Onboarding Structured Data
There are three ways to onboard structured and semi-structured data to Anzo:
- Automated ETL Pipeline Workflow
- Automated Direct Data Load Workflow
- Manual Ingestion with the Graph Data Interface
Automated ETL Pipeline Workflow
If the Spark component is installed, you can onboard data using Anzo's built-in pipelines that use an automated workflow and follow the traditional extract, transform, and load (ETL) process. When a pipeline is generated, Anzo automatically creates a data model, mappings, and the ETL jobs required to ingest the source. These ingestion pipelines natively support CSV, JSON, XML, SAS, and Parquet files, along with all common database connections, including SQL, Oracle, MySQL, HIVE, and others.
How to get started with onboarding data via ETL pipelines
- The first step in onboarding data using the automated ETL workflow is to connect Anzo to data sources. See Adding Data Sources.
- Then see Ingesting Data Sources via ETL Pipelines for next steps.

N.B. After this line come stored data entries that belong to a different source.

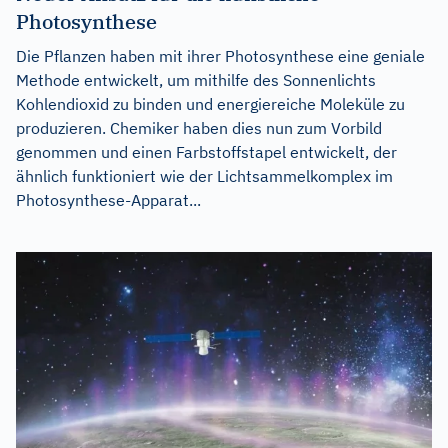
Photosynthese
Die Pflanzen haben mit ihrer Photosynthese eine geniale
Methode entwickelt, um mithilfe des Sonnenlichts
Kohlendioxid zu binden und energiereiche Moleküle zu
produzieren. Chemiker haben dies nun zum Vorbild
genommen und einen Farbstoffstapel entwickelt, der
ähnlich funktioniert wie der Lichtsammelkomplex im
Photosynthese-Apparat...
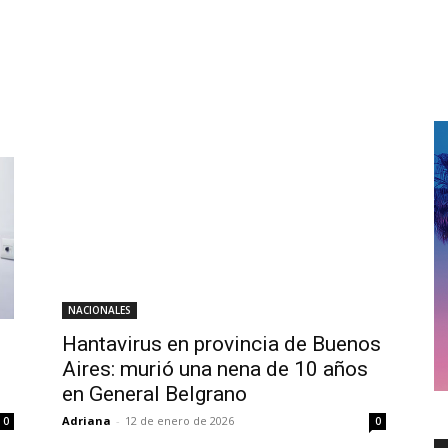
NACIONALES
Hantavirus en provincia de Buenos
Aires: murió una nena de 10 años
en General Belgrano
Adriana
-
12 de enero de 2026
0
0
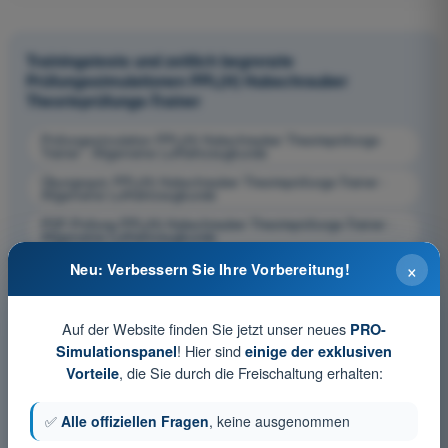
Trainingstests und zeitlich begrenzte
Prüfungssimulationen PPL(H) Hubschrauber
Theorieprüfungs-Trainer
Prüfungssimulation PPL(H) Hubschrauber Theorieprüfungs-
Trainer - Allgemeine Luftfahrzeugkunde
Übungsquiz PPL(H) Hubschrauber Theorieprüfungs-Trainer -
Allgemeine Luftfahrzeugkunde
PDF-Prüfung PPL(H) Hubschrauber Theorieprüfungs-Trainer -
Allgemeine Luftfahrzeugkunde
×
Neu: Verbessern Sie Ihre Vorbereitung!
Auf der Website finden Sie jetzt unser neues
PRO-
! Hier sind
Simulationspanel
einige der exklusiven
, die Sie durch die Freischaltung erhalten:
Vorteile
✅
Alle offiziellen Fragen
, keine ausgenommen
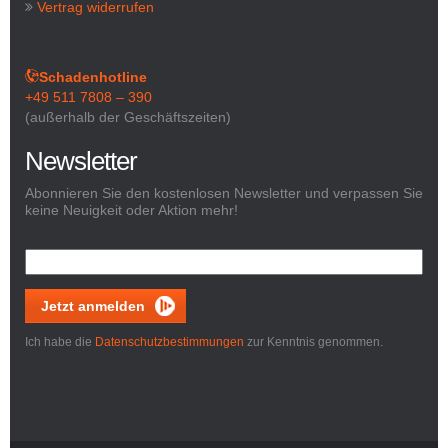
Vertrag widerrufen
Schadenhotline
+49 511 7808 – 390
(außerhalb der Geschäftszeiten)
Newsletter
Abonnieren Sie den kostenlosen Newsletter und verpassen Sie
keine Neuigkeit oder Aktion mehr!
Jetzt anmelden
Ich habe die
Datenschutzbestimmungen
zur Kenntnis genommen.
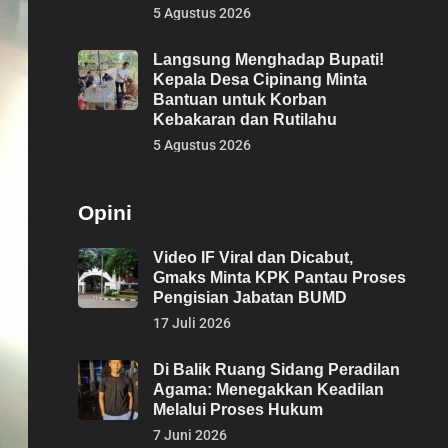
5 Agustus 2026
Langsung Menghadap Bupati!
Kepala Desa Cipinang Minta
Bantuan untuk Korban
Kebakaran dan Rutilahu
5 Agustus 2026
Opini
Video IF Viral dan Dicabut,
Gmaks Minta KPK Pantau Proses
Pengisian Jabatan BUMD
17 Juli 2026
Di Balik Ruang Sidang Peradilan
Agama: Menegakkan Keadilan
Melalui Proses Hukum
7 Juni 2026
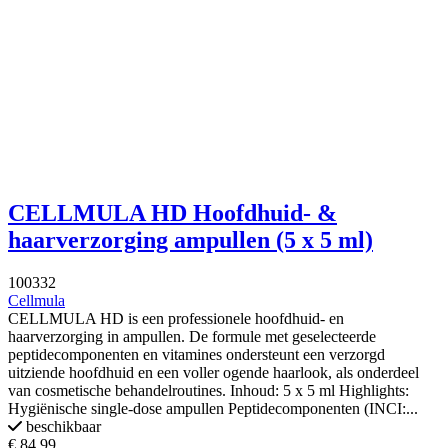
CELLMULA HD Hoofdhuid- &
haarverzorging ampullen (5 x 5 ml)
100332
Cellmula
CELLMULA HD is een professionele hoofdhuid- en
haarverzorging in ampullen. De formule met geselecteerde
peptidecomponenten en vitamines ondersteunt een verzorgd
uitziende hoofdhuid en een voller ogende haarlook, als onderdeel
van cosmetische behandelroutines. Inhoud: 5 x 5 ml Highlights:
Hygiënische single-dose ampullen Peptidecomponenten (INCI:...
beschikbaar
€ 84,99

Automated Direct Data Load Workflow
If Spark is not installed or you do not want to use the ETL pipeline workflow, you can use another automated workflow that follows an extract, load, and transform (ELT) process. In the ELT workflow, data sources are onboarded directly to graphmarts. Data layers with SPARQL queries are automatically generated to transform and blend the data to an analytics-ready knowledge graph. The AnzoGraph Graph Data Interface (GDI) Java plugin (sometimes called the Data Toolkit) is used to connect to the sources, create a model, and generate the data layer queries. The automated direct data load workflow supports all of the data sources that the automated ETL ingestion process supports.
How to get started with the direct data load workflow
- The first step in onboarding data using the automated direct data load workflow is to connect Anzo to data sources. See Adding Data Sources.
- Then see Directly Loading Data Sources via Graphmarts for next steps.
Manual Ingestion with the Graph Data Interface
For advanced users who are familiar with SPARQL, the GDI can also be invoked by writing queries from scratch. The GDI is extremely flexible, allowing you to connect directly to sources in queries and control all aspects of the extract, load, and transform process. In addition to the data sources that the two automated workflows support, you can also onboard raw data and data from HTTP/REST endpoints with manually written GDI queries.
How to get started onboarding data manually with GDI queries
To get started writing GDI queries for manual data onboarding, see Onboarding or Virtualizing Data with the Graph Data Interface.
For instructions on importing files that are in RDF format (Turtle or N-Triple), see Creating a Dataset from RDF Files.